Pipelines and Objects

Two strong points of PowerShell are the ability to work with Pipelines and Objects. PowerShell is built on top of .NET and has the ability to work with .NET objects as well as sending and receiving information from the pipeline.


To developers, asking them to go from an object based language to one that parses text for input/output would get you laughed at. That is exactly why when Microsoft decided to write a new console and scripting language they decided to work with objects instead of text parsing.

Those familiar with administrating Unix operating systems are aware of programs like grep, sed, and awk. Those three programs allow the administrator to take text as input, manipulate the text, and output commands for the next program.

Windows is an operating system built around Application Programming Interfaces (API) which allow sophisticated interactions with the underlying OS. Those APIs return objects. Objects contain attributes which house information about that specific object as well as methods, or little functions that can be performed on the object. There are many other properties that apply to objects but those are the important ones.

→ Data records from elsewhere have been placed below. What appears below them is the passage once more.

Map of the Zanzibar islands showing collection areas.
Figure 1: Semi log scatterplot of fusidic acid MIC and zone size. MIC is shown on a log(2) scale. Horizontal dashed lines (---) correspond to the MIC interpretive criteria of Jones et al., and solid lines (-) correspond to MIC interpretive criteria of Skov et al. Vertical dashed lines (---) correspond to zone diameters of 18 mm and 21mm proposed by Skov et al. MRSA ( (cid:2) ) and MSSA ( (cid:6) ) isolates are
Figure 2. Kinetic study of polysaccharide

PowerShell, through cmdlets, allow access to the Windows API, surfacing information about processes, services, files, and more. These types of objects come with rich information and allow you to interact with them in a safe way.

To find out what type of object you’re working with in PowerShell pipe any ‘Get’ command to the cmdlet Get-Member.

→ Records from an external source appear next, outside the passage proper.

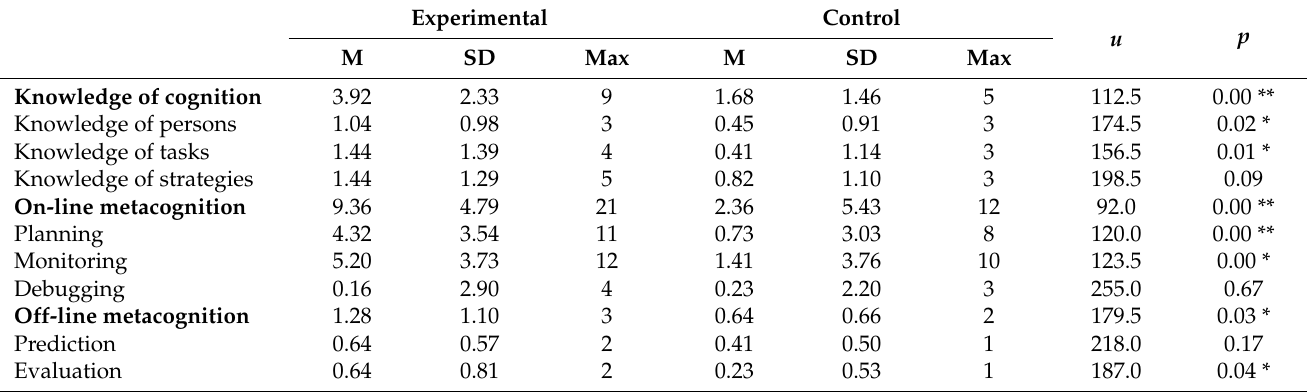
Table 5. The means (standard deviations) of the gain scores and Mann–Whitney test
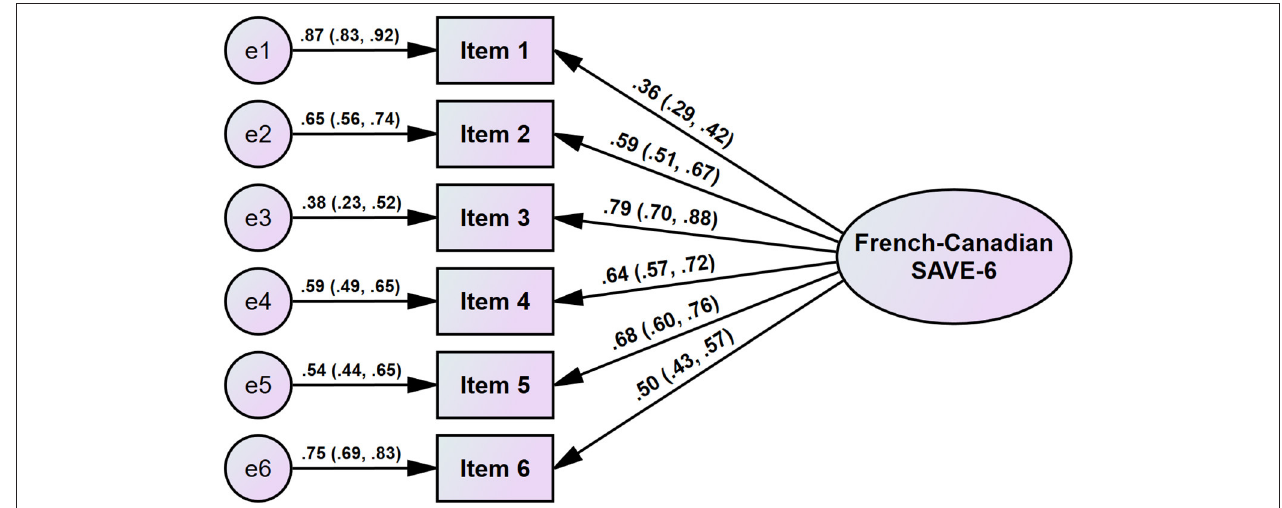
FIGURE 1 | Factor structure of the French–Canadian version of the SAVE-6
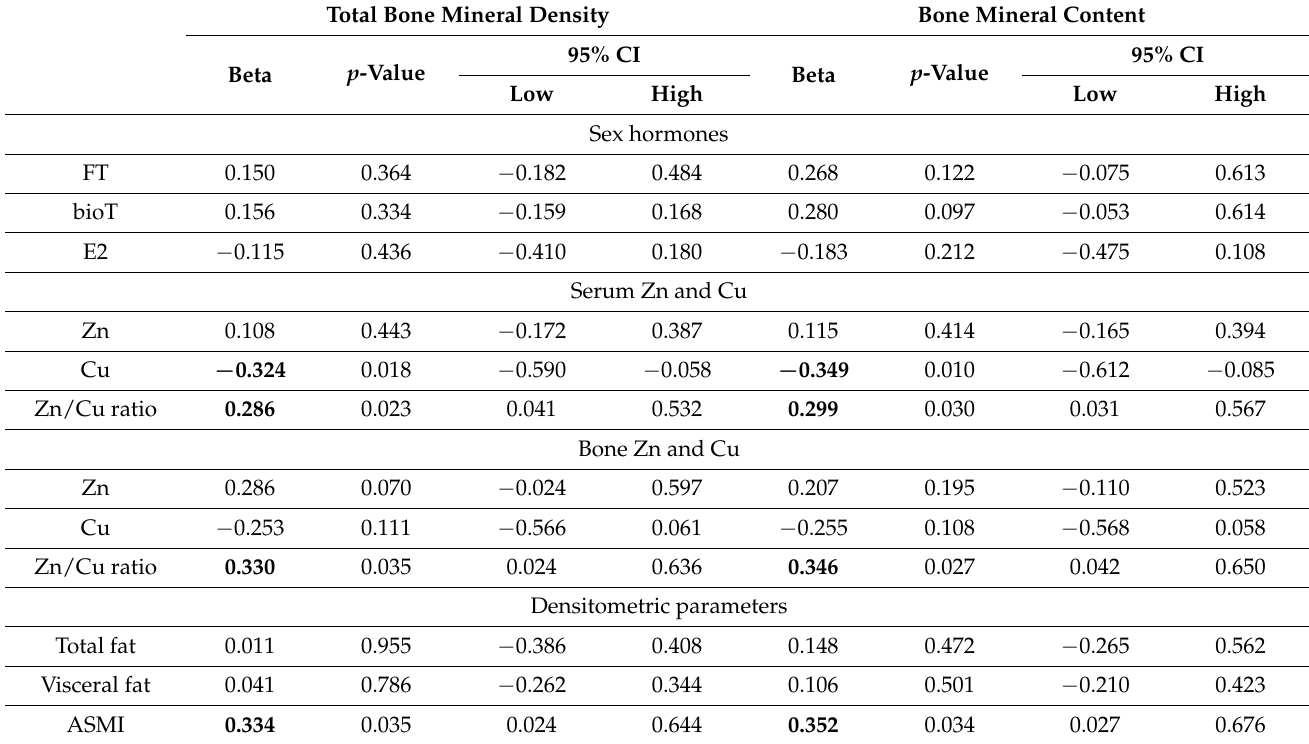
Table 5. Regression analysis adjusted for age and BMI. CI, confidence interval.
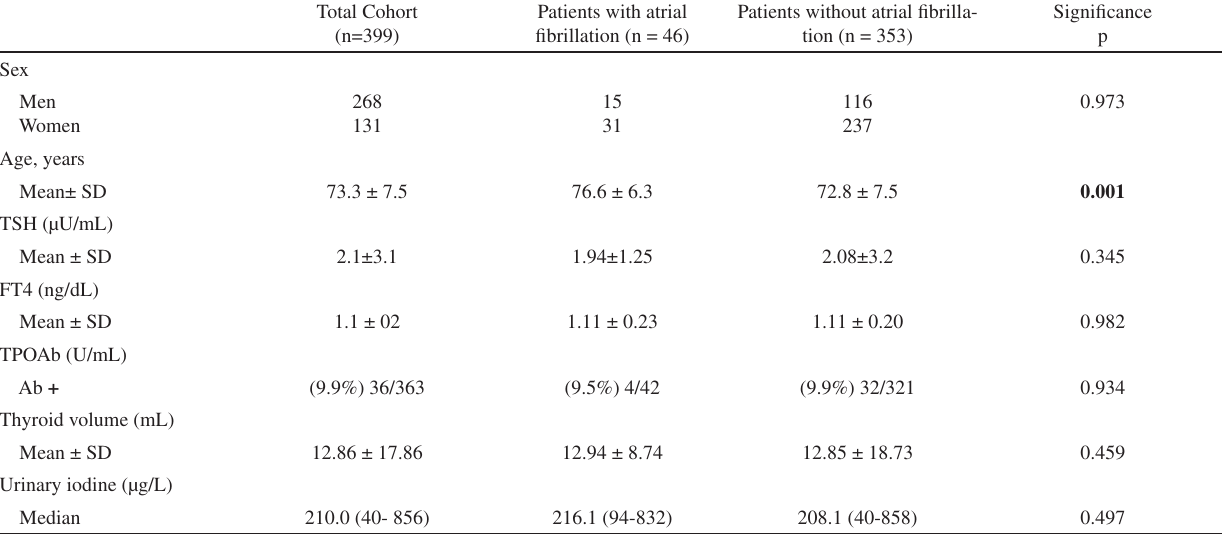
Table 1 - Demographic aspects, thyroid laboratory tests, thyroid volume, and urinary iodine concentration in patients with and without atrial fibrillation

 Get-Process -Name Powershell.exe | Get-Member

You’ll notice some interesting information on the console. First, you see the type of object sent to Get-Member. The process object is part of the System.Diagnostic object library is referred to by System.Diagnostic.Process. The name is long to make sure that there aren’t type name collisions if there are two completely different types of process objects on a computer.

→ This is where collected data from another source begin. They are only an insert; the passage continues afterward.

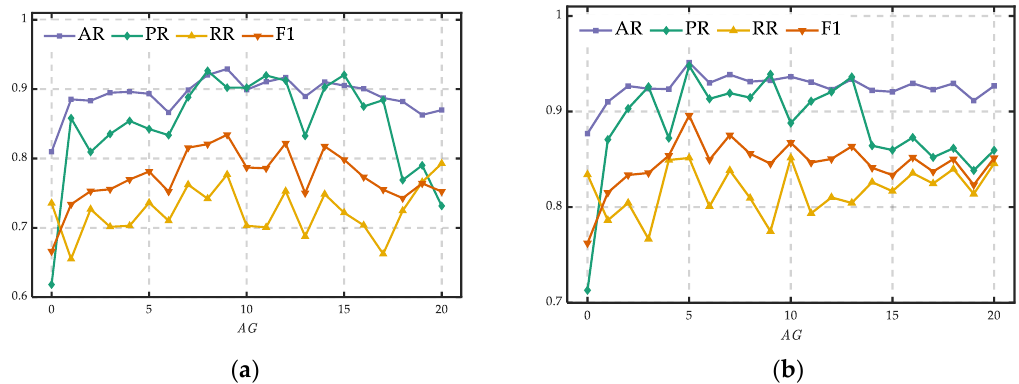
Figure 9. Performances of different AG . ( a ) Trends of indicators with a 50% training ratio; ( b ) trends of indicators with an 80% training ratio.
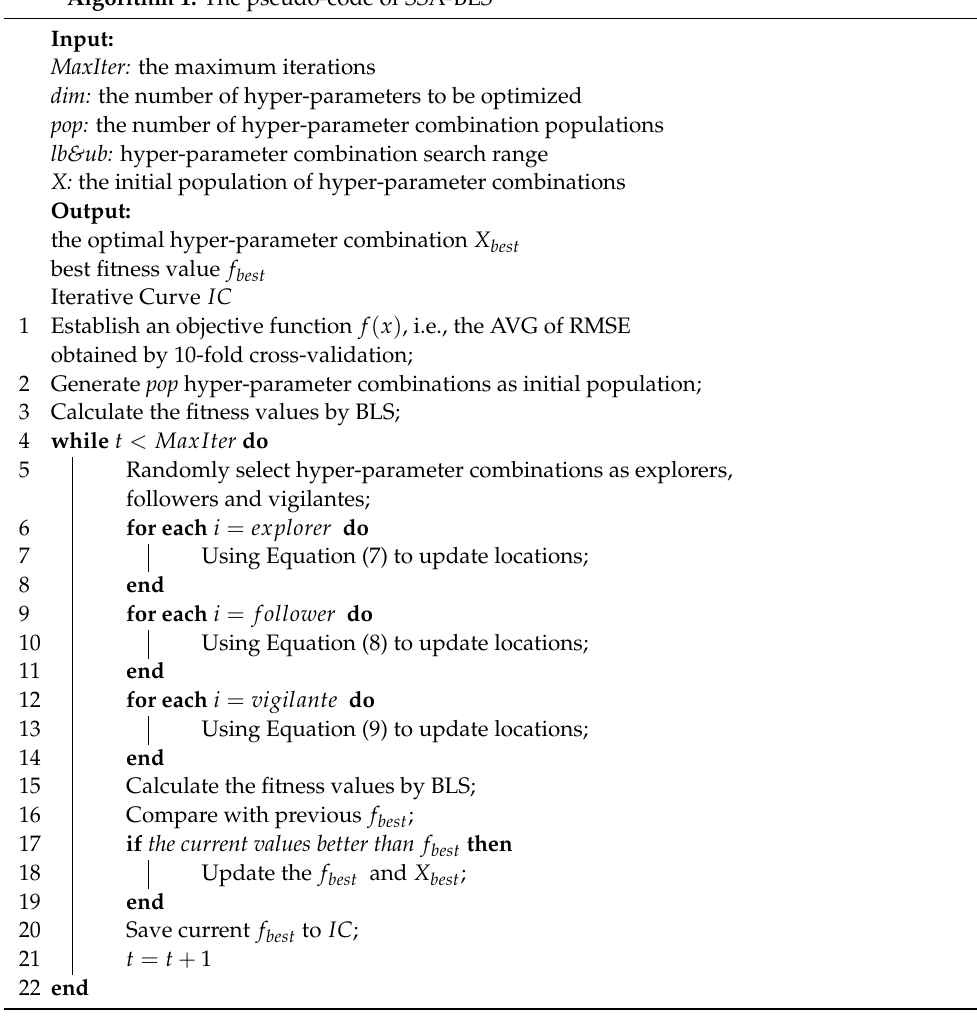
Algorithm 1. The pseudo-code of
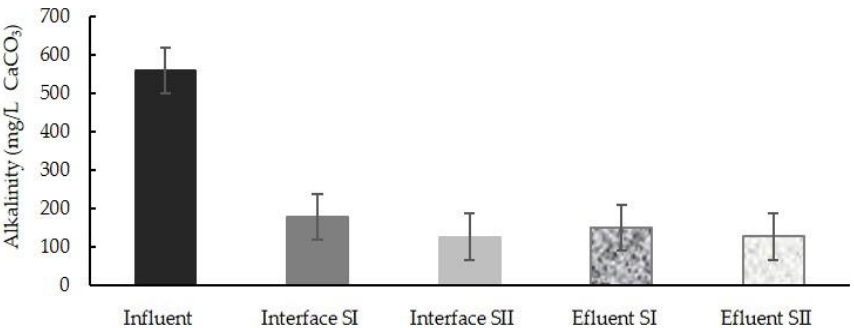
Figure 7. Alkalinity measurements in the two PS VF wetlands.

Next you get the name of the property, property type in member type, and definition. The property name is how you access the information inside of the object. To list the Name,Threads,ID, and HandleCount you can use select-object.

Get-Process -Name Powershell | 
    Select-Object -Property Name,Threads,ID,HandleCount


The pipeline is really a important concept. The idea is that you have small programs that do one thing for you. Get-Process retrieves processes. Set-ADUser will manipulate a user in Active Directory. Cmdlets work best when strung together, one outputting objects, another taking objects as inputs. Consider the following:

Get-ADUser -Identity NGetchell | Set-ADUser -Title "Automation Wizard"

Get-ADUser goes out and finds my user account. It then pushes the Microsoft.ActiveDirectory.Management.ADUser object into Set-ADUser. Set-ADUser will now set the title of the incoming object to ‘Automation Wizard’. In this scenario only one user object was manipulated. Image your 1,000+ employee company has been purchased. You’ve been tasked with changing the Company field in AD for each employee.

Get-ADUser -filter * | Set-ADUser -Company 'Getchell.org'

You can now go home early since you completed hours of manual work in seconds. You earned it.